Goethe and Wilhelm Meister Novalis criticises thus: "Goethe is an altogether practical poet. His works are what English wares are—simple, neat, suitable to their purpose, and durable.... He has, like the Englishman, a natural sense of order and economy, and an acquired sense of what is fine and noble.... Wilhelm Meister's Lehrjahre is, in a way, altogether modern and prosaic. Romance perishes in it, and so does the poetry, the magic quality, of nature. The book only deals with everyday human affairs; nature, and the belief in her mysterious powers, are quite forgotten. It is a poetically written story of bourgeois domestic life, in which the marvellous is expressly treated as poetry and fancy. Artistic atheism is the spirit of the book. Wilhelm Meister is a Candide directed against poetry."
Novalis's aim, then, is to produce a work exactly the opposite of this, one in which everything is finally resolved into poetry, in which "the world becomes soul." For everything is soul. "Nature is to the soul what a solid body is to light. The solid substance stops light, breaks it up into wonderful colours, &c., &c. Human beings are soul prisms."
His novel is, then, an allegory, the key to which is contained in the fairy-tale introduced into the story. This fairy-tale is supposed to show how the true eternal world comes into existence; it is a description of the restoration of that kingdom of love and poetry in which the great "world-soul expands and blooms everlastingly." Novalis believes that, since the existing heaven and the existing earth are of a prosaic nature, and since our age is an age of utilitarianism, a poetical day of judgment must come, a spell must be broken, before the new life can blossom forth.—Arcturus and his daughter slumber, frozen in their palace of ice. They are released by Fable (i.e. Poetry) and her brother, Eros. Eros is the child of the restless father, Reason, and the faithful mother, the Heart. Fable owes her being to unfaithfulness on the part of Reason; she is born of Fancy, daughter of the Moon; her godmother is the guardian of the domestic altar, Sophia, Heavenly Wisdom.
Against the good powers in this allegory a conspiracy is formed by the Writer. The Writer is the spirit of prose, of narrow enlightenment; he is depicted as constantly writing.
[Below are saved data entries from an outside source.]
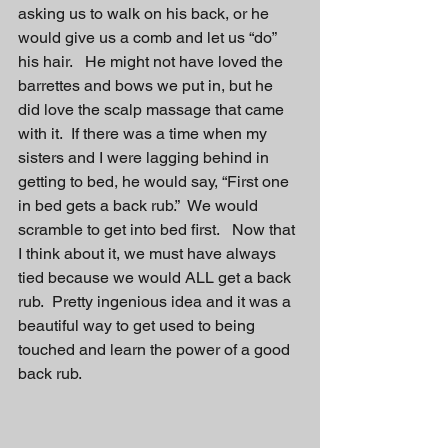
asking us to walk on his back, or he 
would give us a comb and let us “do” 
his hair.   He might not have loved the 
barrettes and bows we put in, but he 
did love the scalp massage that came 
with it.  If there was a time when my 
sisters and I were lagging behind in 
getting to bed, he would say, “First one 
in bed gets a back rub.”  We would 
scramble to get into bed first.   Now that 
I think about it, we must have always 
tied because we would ALL get a back 
rub.  Pretty ingenious idea and it was a 
beautiful way to get used to being 
touched and learn the power of a good 
back rub.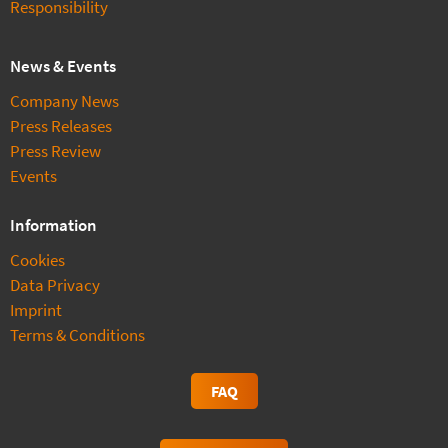
Responsibility
News & Events
Company News
Press Releases
Press Review
Events
Information
Cookies
Data Privacy
Imprint
Terms & Conditions
FAQ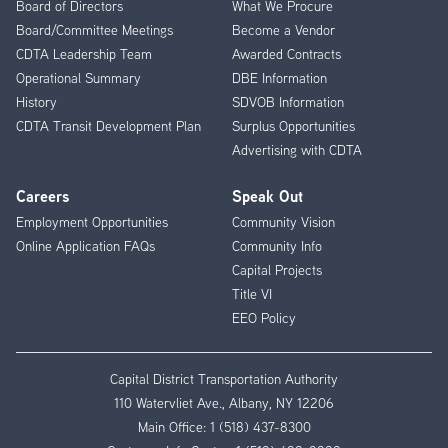
Board of Directors
What We Procure
Board/Committee Meetings
Become a Vendor
CDTA Leadership Team
Awarded Contracts
Operational Summary
DBE Information
History
SDVOB Information
CDTA Transit Development Plan
Surplus Opportunities
Advertising with CDTA
Careers
Speak Out
Employment Opportunities
Community Vision
Online Application FAQs
Community Info
Capital Projects
Title VI
EEO Policy
Capital District Transportation Authority
110 Watervliet Ave., Albany, NY 12206
Main Office:
1 (518) 437-8300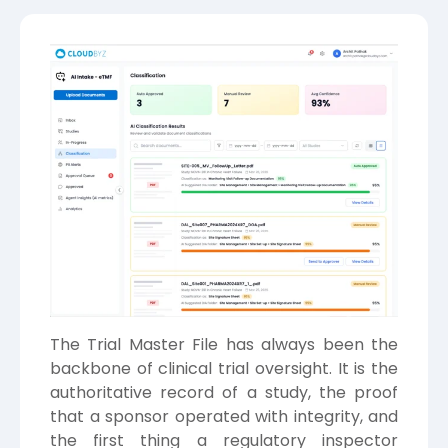
The Trial Master File has always been the
backbone of clinical trial oversight. It is the
authoritative record of a study, the proof
that a sponsor operated with integrity, and
the first thing a regulatory inspector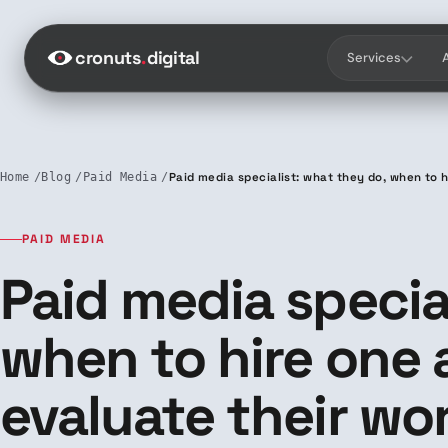
Saltar al contenido
cronuts
.
digital
Services
Home
Blog
Paid Media
Paid media specialist: what they do, when to 
PAID MEDIA
Paid media specia
when to hire one
evaluate their wo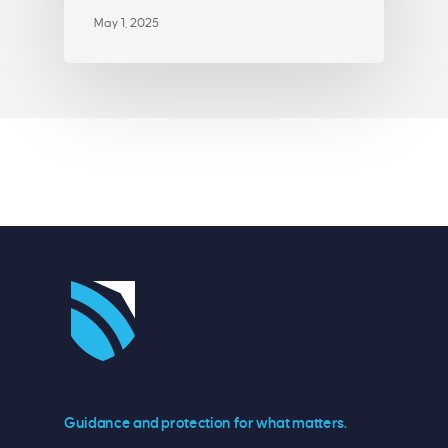
May 1, 2025
Guidance and protection for what matters.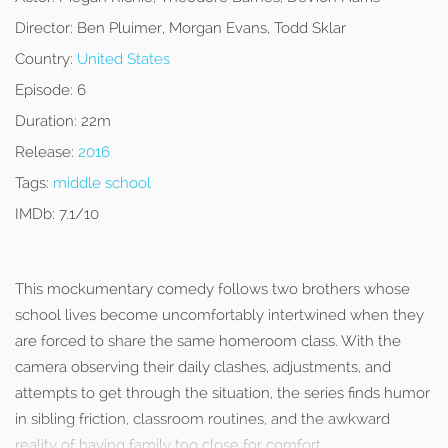
Director:
Ben Pluimer, Morgan Evans, Todd Sklar
Country:
United States
Episode:
6
Duration:
22m
Release:
2016
Tags:
middle school
IMDb:
7.1/10
This mockumentary comedy follows two brothers whose
school lives become uncomfortably intertwined when they
are forced to share the same homeroom class. With the
camera observing their daily clashes, adjustments, and
attempts to get through the situation, the series finds humor
in sibling friction, classroom routines, and the awkward
reality of having family too close for comfort.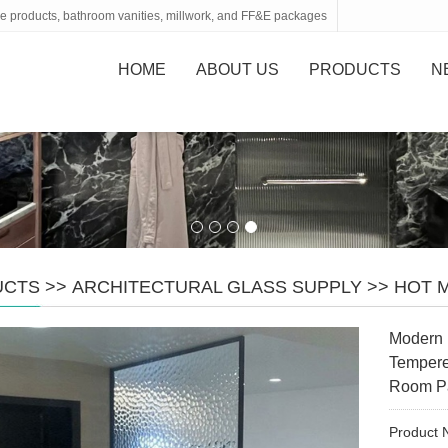
tone products, bathroom vanities, millwork, and FF&E packages
HOME
ABOUT US
PRODUCTS
N
UCTS
>>
ARCHITECTURAL GLASS SUPPLY
>>
HOT 
Modern 
Tempere
Room Pa
Product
When Sophia dips what he has written into a bowl which stands upon the altar, a little of it sometimes remains legible, but often it is all washed out. If drops from the bowl happen to fall upon him, they fall from him again in the shape of numbers and geometric figures, which he eagerly collects, strings upon a thread, and wears round his neck as an ornament. The Writer is Novalis's Nureddin. The result of his plot is the imprisonment of the Father and Mother and the destruction of the altar.
But Fable has escaped. She descends into the realm of Evil, and exterminates Evil by delivering up the Passions to the power of the death-bringing Fates. Time and Mortality are now no more. "The last thread of the flax is spun; the lifeless is reanimated; life reigns." In a universal conflagration, the mother, the Heart, is burned to death, the sun disappears, and the ice is melted round the palace of Arcturus. Through a new, happy earth, stretching far and wide under a new heaven, Eros and Fable pass into the palace. Fable has fulfilled her mission; she has brought Eros to his beloved, the daughter of the king. The kingdom of poetry and love is established.